Qué difícil definir cuándo y cómo se jodió el Perú. Ni siquiera vale la pena detenerse en responder esa pregunta. La respuesta sería muy larga, mientras la impaciencia de los trabajadores agrarios de Ica y la Libertad es muy corta, a pesar de que la mal llamada “Ley de Promoción Agraria” ya fue derogada.
Su pulsión de muerte cobró vida ante la crisis policial que terminó por sincerar la pérdida absoluta de autoridad del Estado que hizo de la derogatoria la única vía disponible para detener la hemorragia de violencia y bloqueos de la carretera Panamericana, causante de daños inconmensurables a mucha gente humilde que no tenía vela en ese entierro y cuyo único pecado era venir transitando, con sus hijos, sus atados y mercaderías a cuestas, por la arteria más importante del país.
En medio de todo lo malo, la extinción de esa ley brinda una oportunidad para la reflexión y el raciocinio desapasionado acerca de qué hacer. Una ley que estuvo vigente desde el año 2000 y que fue prorrogada en 2019 por el gobierno de Vizcarra a través de un decreto de urgencia, extendiendo beneficios tributarios y laborales a las empresas agroexportadoras, hasta finales de 2031.

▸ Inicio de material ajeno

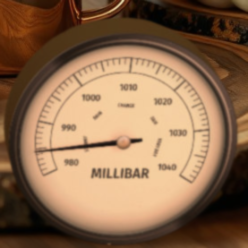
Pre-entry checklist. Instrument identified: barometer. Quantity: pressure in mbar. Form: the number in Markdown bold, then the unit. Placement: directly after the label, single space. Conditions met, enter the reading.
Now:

Ciertamente los beneficios tributarios y laborales de dicha ley han tenido un impacto muy positivo en la generación de divisas, al haberse expandido las agroexportaciones anuales de US$ 650 millones en el año 2000 a más de US$ 7,000 millones en 2019. Eso es bueno, pero con sus tremendos bemoles de falta de inclusión y desarrollo compartido, como lo refleja la rabia de estos supuestamente dichosos trabajadores gozosos por su situación de “pleno empleo”, contenida por décadas.
En el plano tributario, en lugar de pagar el 29,5%, la referida ley le permitió pagar a dichas empresas sólo el 15% a lo largo de sus 20 años de vigencia. En el plano laboral, se estableció una remuneración mínima diaria de S/ 39.19, ajustable de acuerdo con la remuneración mínima vital vigente (S/ 930 al mes), que incorpora el pago de la CTS, vacaciones y gratificaciones, por una jornada laboral mínima de 4 horas, aunque la ley no especifica el horario máximo de trabajo.

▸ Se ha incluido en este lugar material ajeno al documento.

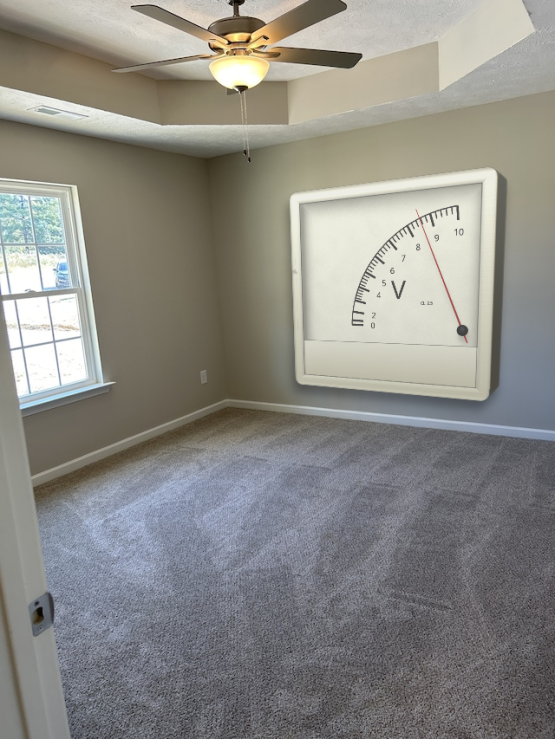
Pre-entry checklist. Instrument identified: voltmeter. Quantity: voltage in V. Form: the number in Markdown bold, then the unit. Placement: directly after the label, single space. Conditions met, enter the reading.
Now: **8.6** V
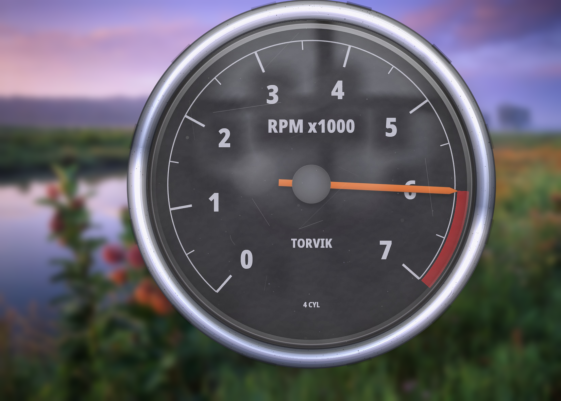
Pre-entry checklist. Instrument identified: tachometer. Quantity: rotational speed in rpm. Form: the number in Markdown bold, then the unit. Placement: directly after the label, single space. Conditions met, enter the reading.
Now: **6000** rpm
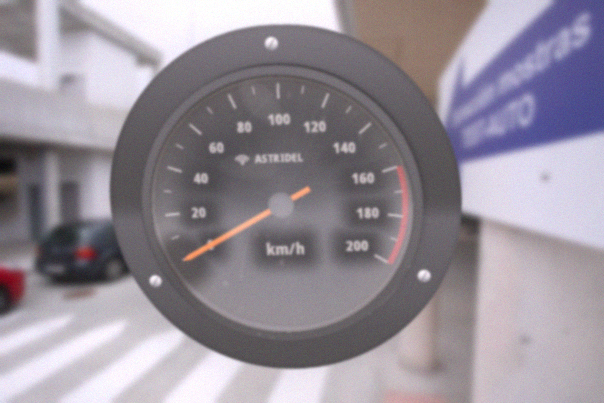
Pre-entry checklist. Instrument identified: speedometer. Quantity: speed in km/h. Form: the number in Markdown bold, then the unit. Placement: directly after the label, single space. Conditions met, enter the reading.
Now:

La primera crítica que se le puede hacer a esta ley es que deja fuera de sus beneficios a la agricultura familiar sostenible que mantiene en un nivel de subsistencia a la mayoría de los agricultores de sierra y selva, que son los que alimentan a la población peruana y están tan necesitados de promoción (asistencia técnica, semillas, regadío, etc.). Su exclusión no es poca cosa, pues se refleja en un ministerio del ramo y organismos como el Senasa, que también los excluye.

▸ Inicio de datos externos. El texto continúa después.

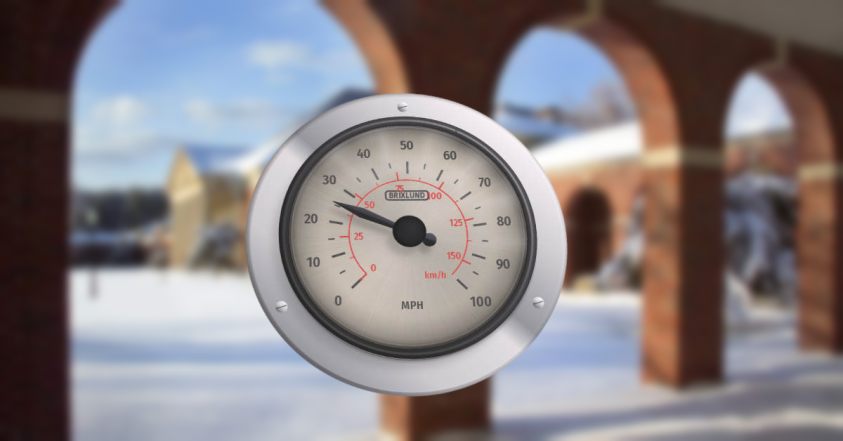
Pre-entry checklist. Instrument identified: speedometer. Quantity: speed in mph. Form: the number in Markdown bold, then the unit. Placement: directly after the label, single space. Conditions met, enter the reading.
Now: **25** mph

No está mayormente en el radar de esta burocracia, a pesar de ser la agricultura familiar sostenible tan relevante a la luz de los impactos ambientales negativos que puede ocasionar la expansión exponencial de una agroindustria de monocultivos extensiva e intensiva, altamente demandante de fertilizantes y pesticidas químicos, generadora de acaparamiento de tierras, pérdida de biodiversidad y aumento de gases de efecto invernadero.